— Work instructions —
Transcribe the listing that follows in full, omitting pictures.

— Task input —
※ ※ ※

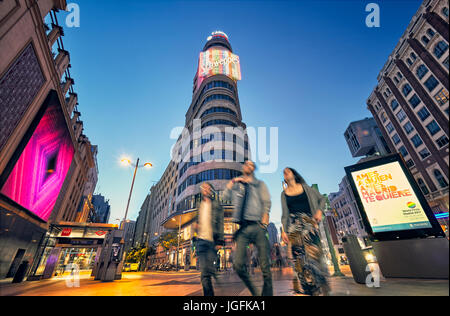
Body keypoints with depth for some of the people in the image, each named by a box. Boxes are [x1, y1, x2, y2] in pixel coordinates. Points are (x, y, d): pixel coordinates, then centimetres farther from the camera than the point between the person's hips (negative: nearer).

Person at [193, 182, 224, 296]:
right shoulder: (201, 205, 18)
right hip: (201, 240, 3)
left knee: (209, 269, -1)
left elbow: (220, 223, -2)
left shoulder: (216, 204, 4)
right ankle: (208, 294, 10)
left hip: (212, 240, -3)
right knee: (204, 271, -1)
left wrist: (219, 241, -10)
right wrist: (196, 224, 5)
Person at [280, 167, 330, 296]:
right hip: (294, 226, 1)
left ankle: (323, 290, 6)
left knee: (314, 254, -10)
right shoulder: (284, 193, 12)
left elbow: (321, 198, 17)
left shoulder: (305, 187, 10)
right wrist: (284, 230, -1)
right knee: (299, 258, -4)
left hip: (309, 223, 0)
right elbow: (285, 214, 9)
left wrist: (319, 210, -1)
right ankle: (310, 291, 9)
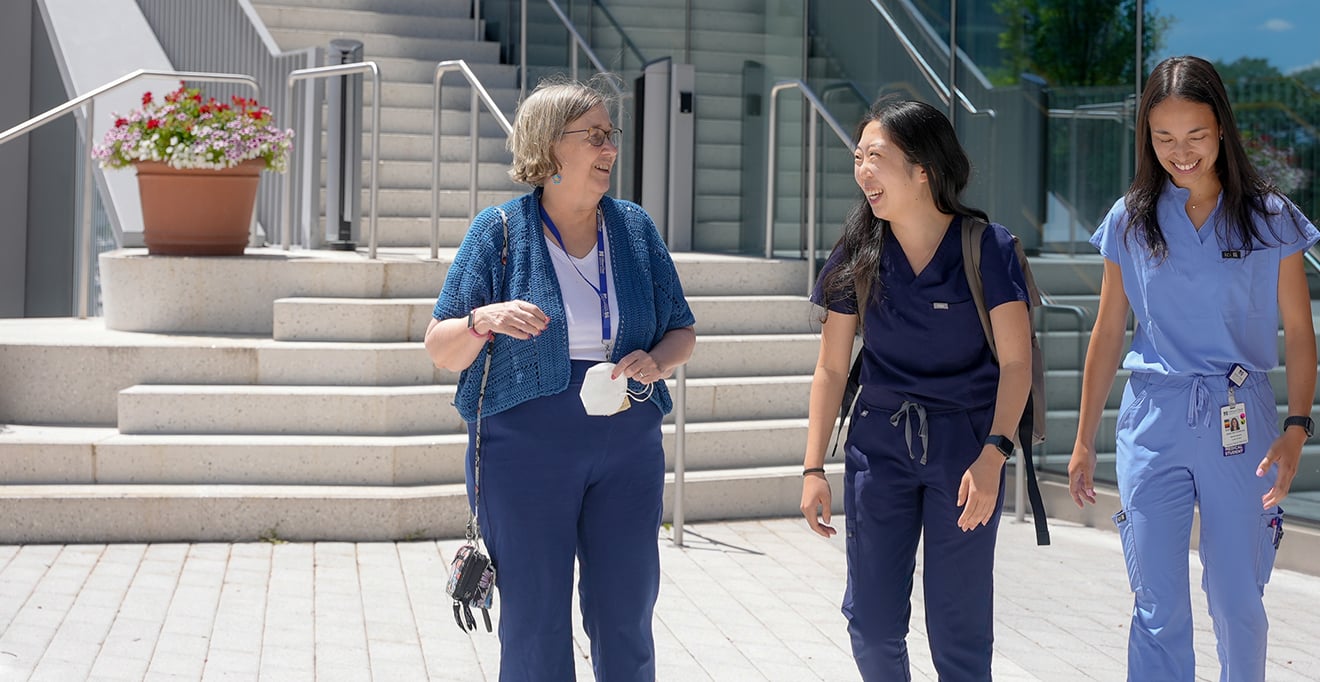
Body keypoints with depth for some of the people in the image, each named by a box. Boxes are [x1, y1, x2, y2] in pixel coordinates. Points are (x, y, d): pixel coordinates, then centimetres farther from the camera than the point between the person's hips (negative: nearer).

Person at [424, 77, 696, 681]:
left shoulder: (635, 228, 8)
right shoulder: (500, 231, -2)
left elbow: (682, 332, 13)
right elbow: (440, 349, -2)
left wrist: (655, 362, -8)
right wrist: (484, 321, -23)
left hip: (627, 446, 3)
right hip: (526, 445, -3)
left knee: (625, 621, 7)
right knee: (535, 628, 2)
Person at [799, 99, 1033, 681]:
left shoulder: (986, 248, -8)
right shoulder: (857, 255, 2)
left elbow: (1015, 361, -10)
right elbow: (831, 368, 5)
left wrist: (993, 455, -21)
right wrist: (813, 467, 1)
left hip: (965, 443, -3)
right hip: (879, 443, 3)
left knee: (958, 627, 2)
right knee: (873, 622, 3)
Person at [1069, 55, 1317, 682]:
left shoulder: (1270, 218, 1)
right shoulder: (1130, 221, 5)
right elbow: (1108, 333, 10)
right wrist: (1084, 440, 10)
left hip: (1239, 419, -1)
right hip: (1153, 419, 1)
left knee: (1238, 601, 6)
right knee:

※ ※ ※

— Solution —
Body keypoints with depth for some of the people in the image, each named by a box. Boxes are [x1, y1, x2, y2] in pixel coordinates. Points are (x, y, d): pixel coordinates, then centimetres farther from the camera than the point between the person's hips (negative: nearer).

Person at [193, 182, 224, 296]:
right shoulder: (201, 205, 18)
right hip: (201, 240, 3)
left knee: (209, 269, -1)
left elbow: (220, 223, -2)
left shoulder: (216, 204, 4)
right ankle: (208, 294, 10)
left hip: (212, 240, -3)
right knee: (204, 271, -1)
left wrist: (219, 241, -10)
right wrist: (196, 224, 5)
Person at [280, 167, 330, 296]:
right hip: (294, 226, 1)
left ankle: (323, 290, 6)
left knee: (314, 254, -10)
right shoulder: (284, 193, 12)
left elbow: (321, 198, 17)
left shoulder: (305, 187, 10)
right wrist: (284, 230, -1)
right knee: (299, 258, -4)
left hip: (309, 223, 0)
right elbow: (285, 214, 9)
left wrist: (319, 210, -1)
right ankle: (310, 291, 9)
Body keypoints with depth for some of the people in the image, each named by a box. Boxes are [x1, y1, x2, y2] in pixel coordinates. Points are (x, y, d): pixel coordinates, then centimetres farther from the camera than the point between the person's hips (negative: nearer).

Person at [424, 77, 696, 681]:
left shoulder: (635, 228, 8)
right shoulder: (500, 231, -2)
left elbow: (682, 332, 13)
right elbow: (440, 349, -2)
left wrist: (655, 362, -8)
right wrist: (484, 321, -23)
left hip: (627, 446, 3)
right hip: (526, 445, -3)
left knee: (625, 621, 7)
right knee: (535, 628, 2)
Person at [799, 99, 1033, 681]:
left shoulder: (986, 248, -8)
right shoulder: (857, 255, 2)
left elbow: (1015, 361, -10)
right elbow: (831, 368, 5)
left wrist: (993, 455, -21)
right wrist: (813, 467, 1)
left hip: (965, 443, -3)
right hip: (879, 443, 3)
left knee: (958, 627, 2)
right knee: (873, 622, 3)
Person at [1069, 55, 1317, 682]:
left shoulder: (1270, 218, 1)
right shoulder: (1130, 221, 5)
right elbow: (1108, 333, 10)
right wrist: (1084, 440, 10)
left hip: (1239, 419, -1)
right hip: (1153, 419, 1)
left knee: (1238, 601, 6)
right knee:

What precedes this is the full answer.